## Problem requirements
Although the entries contain pictures, only their words should be duplicated exactly.

Dataset excerpts:
☆ ☆ ☆ ☆ ☆ ☆ ☆
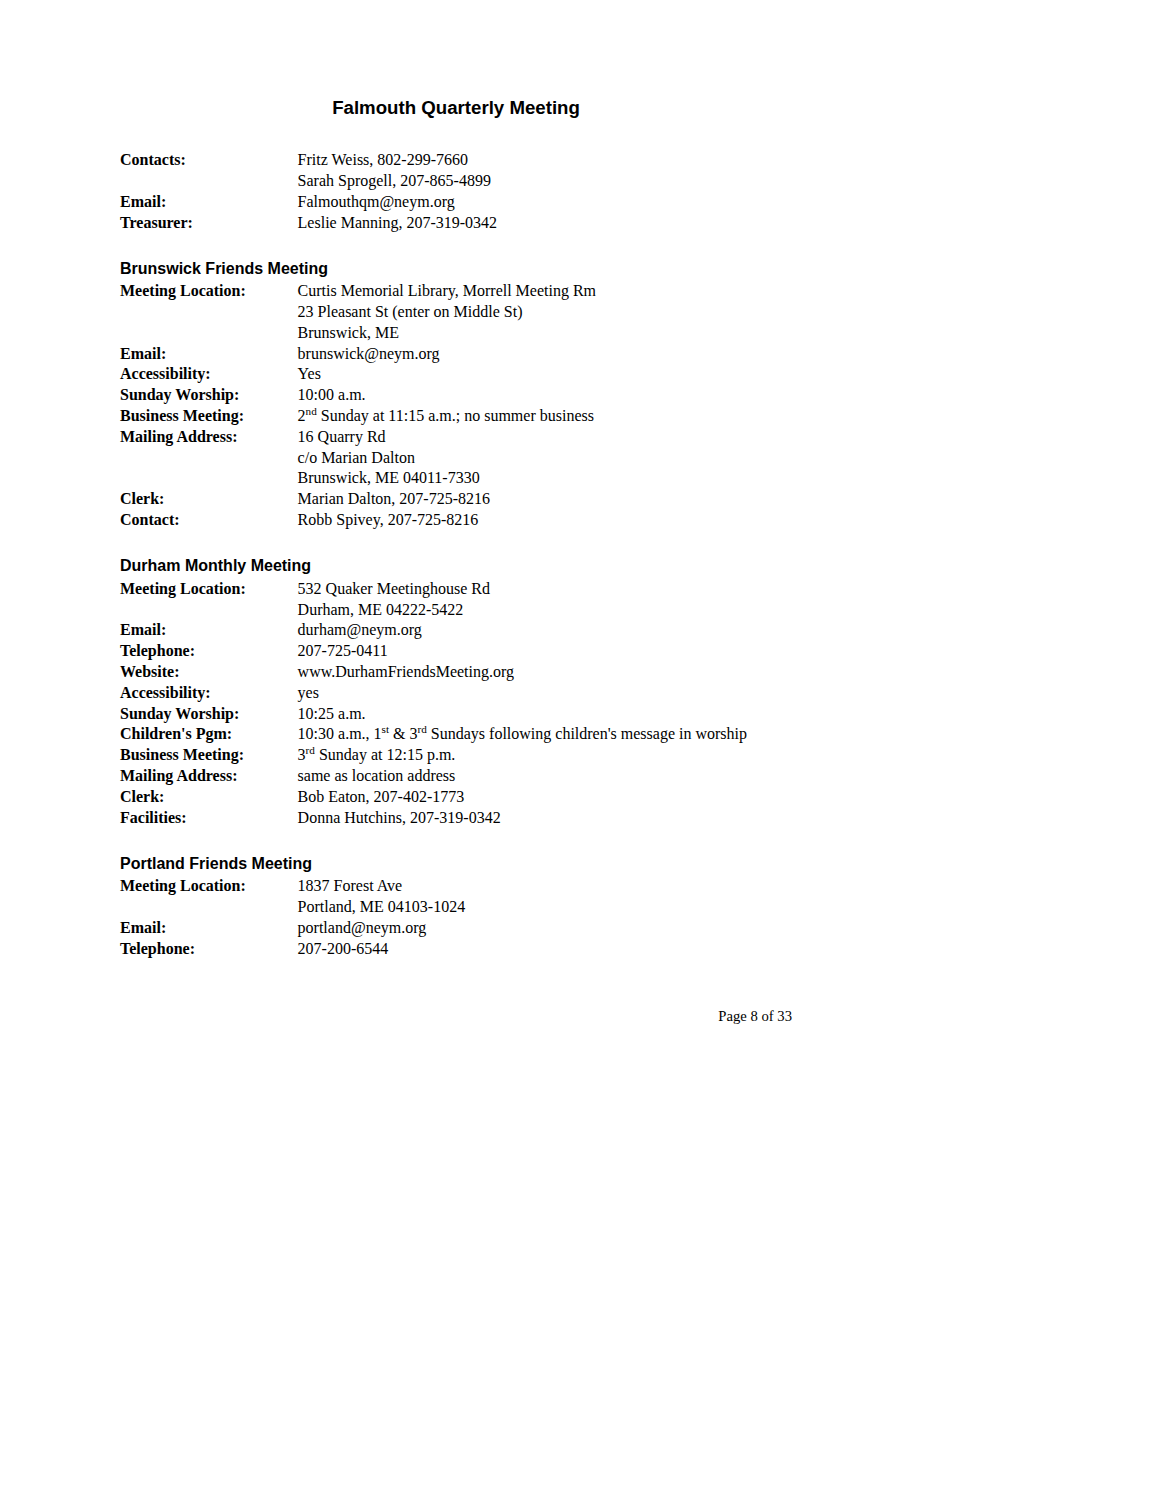Falmouth Quarterly Meeting
| Contacts: | Fritz Weiss, 802-299-7660 |
| | Sarah Sprogell, 207-865-4899 |
| Email: | Falmouthqm@neym.org |
| Treasurer: | Leslie Manning, 207-319-0342 |
Brunswick Friends Meeting
| Meeting Location: | Curtis Memorial Library, Morrell Meeting Rm |
| | 23 Pleasant St (enter on Middle St) |
| | Brunswick, ME |
| Email: | brunswick@neym.org |
| Accessibility: | Yes |
| Sunday Worship: | 10:00 a.m. |
| Business Meeting: | 2 nd Sunday at 11:15 a.m.; no summer business |
| Mailing Address: | 16 Quarry Rd |
| | c/o Marian Dalton |
| | Brunswick, ME 04011-7330 |
| Clerk: | Marian Dalton, 207-725-8216 |
| Contact: | Robb Spivey, 207-725-8216 |
Durham Monthly Meeting
| Meeting Location: | 532 Quaker Meetinghouse Rd |
| | Durham, ME 04222-5422 |
| Email: | durham@neym.org |
| Telephone: | 207-725-0411 |
| Website: | www.DurhamFriendsMeeting.org |
| Accessibility: | yes |
| Sunday Worship: | 10:25 a.m. |
| Children's Pgm: | 10:30 a.m., 1 st & 3 rd Sundays following children's message in worship |
| Business Meeting: | 3 rd Sunday at 12:15 p.m. |
| Mailing Address: | same as location address |
| Clerk: | Bob Eaton, 207-402-1773 |
| Facilities: | Donna Hutchins, 207-319-0342 |
Portland Friends Meeting
| Meeting Location: | 1837 Forest Ave |
| | Portland, ME 04103-1024 |
| Email: | portland@neym.org |
| Telephone: | 207-200-6544 |
Page 8 of 33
☆ ☆ ☆ ☆ ☆ ☆ ☆
## Your response
Falmouth Quarterly Meeting
| Contacts: | Fritz Weiss, 802-299-7660 |
| | Sarah Sprogell, 207-865-4899 |
| Email: | Falmouthqm@neym.org |
| Treasurer: | Leslie Manning, 207-319-0342 |
Brunswick Friends Meeting
| Meeting Location: | Curtis Memorial Library, Morrell Meeting Rm |
| | 23 Pleasant St (enter on Middle St) |
| | Brunswick, ME |
| Email: | brunswick@neym.org |
| Accessibility: | Yes |
| Sunday Worship: | 10:00 a.m. |
| Business Meeting: | 2 nd Sunday at 11:15 a.m.; no summer business |
| Mailing Address: | 16 Quarry Rd |
| | c/o Marian Dalton |
| | Brunswick, ME 04011-7330 |
| Clerk: | Marian Dalton, 207-725-8216 |
| Contact: | Robb Spivey, 207-725-8216 |
Durham Monthly Meeting
| Meeting Location: | 532 Quaker Meetinghouse Rd |
| | Durham, ME 04222-5422 |
| Email: | durham@neym.org |
| Telephone: | 207-725-0411 |
| Website: | www.DurhamFriendsMeeting.org |
| Accessibility: | yes |
| Sunday Worship: | 10:25 a.m. |
| Children's Pgm: | 10:30 a.m., 1 st & 3 rd Sundays following children's message in worship |
| Business Meeting: | 3 rd Sunday at 12:15 p.m. |
| Mailing Address: | same as location address |
| Clerk: | Bob Eaton, 207-402-1773 |
| Facilities: | Donna Hutchins, 207-319-0342 |
Portland Friends Meeting
| Meeting Location: | 1837 Forest Ave |
| | Portland, ME 04103-1024 |
| Email: | portland@neym.org |
| Telephone: | 207-200-6544 |
Page 8 of 33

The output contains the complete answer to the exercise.